After two dismal years, chipmakers finally have some reasons for optimism.

Why are things looking up? Start with pent-up enterprise demand. According to one estimate, more than 180 million corporate PCs are at least four years old. Corporate spending certainly helped Intel, which showed strong fourth-quarter revenue growth after a relatively flat year. And although AMD turned in a disappointing fourth quarter, it could at least claim double-digit revenue growth.

AMD is also on track to compete in the enterprise server market this year with its 64-bit Opteron chip; it has also signed joint agreement with IBM to develop new nanoscale chip fabrication techniques. Intel is responding with an updated version of its Itanium 2 processor, and it has moved up plans to introduce the world's first dual-core processor, code-named Montecito, to 2005.

Chipmakers also are benefiting from the wireless boom.
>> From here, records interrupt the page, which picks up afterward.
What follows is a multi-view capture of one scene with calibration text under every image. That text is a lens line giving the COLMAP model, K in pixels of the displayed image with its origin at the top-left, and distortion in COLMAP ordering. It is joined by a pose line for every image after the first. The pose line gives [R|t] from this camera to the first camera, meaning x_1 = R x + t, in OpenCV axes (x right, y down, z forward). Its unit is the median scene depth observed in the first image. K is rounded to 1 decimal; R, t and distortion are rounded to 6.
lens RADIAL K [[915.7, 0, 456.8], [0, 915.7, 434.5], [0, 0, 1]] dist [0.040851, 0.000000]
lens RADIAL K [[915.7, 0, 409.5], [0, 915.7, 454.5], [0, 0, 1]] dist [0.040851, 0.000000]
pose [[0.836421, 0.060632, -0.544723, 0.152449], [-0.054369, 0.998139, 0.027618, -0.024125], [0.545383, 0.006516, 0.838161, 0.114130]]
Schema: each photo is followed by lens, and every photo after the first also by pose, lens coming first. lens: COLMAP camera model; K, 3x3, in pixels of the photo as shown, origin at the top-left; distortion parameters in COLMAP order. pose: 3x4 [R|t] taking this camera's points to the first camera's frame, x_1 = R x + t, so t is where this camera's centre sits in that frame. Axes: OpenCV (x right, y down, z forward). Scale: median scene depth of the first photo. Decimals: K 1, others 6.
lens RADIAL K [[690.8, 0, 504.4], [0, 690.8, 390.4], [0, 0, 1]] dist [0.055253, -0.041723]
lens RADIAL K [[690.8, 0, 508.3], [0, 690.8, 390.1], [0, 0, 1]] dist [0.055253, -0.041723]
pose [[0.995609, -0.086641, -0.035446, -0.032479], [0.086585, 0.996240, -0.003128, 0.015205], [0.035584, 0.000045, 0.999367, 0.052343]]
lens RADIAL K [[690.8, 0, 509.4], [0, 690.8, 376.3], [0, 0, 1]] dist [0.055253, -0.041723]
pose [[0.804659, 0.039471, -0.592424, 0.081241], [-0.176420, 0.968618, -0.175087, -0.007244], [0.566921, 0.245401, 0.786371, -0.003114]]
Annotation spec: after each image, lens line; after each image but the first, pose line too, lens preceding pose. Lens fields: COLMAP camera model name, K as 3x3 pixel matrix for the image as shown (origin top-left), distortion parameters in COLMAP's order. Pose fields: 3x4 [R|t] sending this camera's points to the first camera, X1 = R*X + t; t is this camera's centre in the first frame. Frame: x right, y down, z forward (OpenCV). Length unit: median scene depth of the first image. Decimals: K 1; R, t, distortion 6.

Intel has invested hundreds of millions of dollars in wireless startups to extend its lead developing mobile chips and related technologies, and its Centrino wireless chip line is due within the next few months.

What's farther ahead? Ever-smaller chip designs, including a transistor prototype from IBM that's 10 times smaller than anything on the market today. Given renewed demand for smaller, faster, and more efficient chips, manufacturers aren't likely to quit pushing Moore's Law as hard as they can.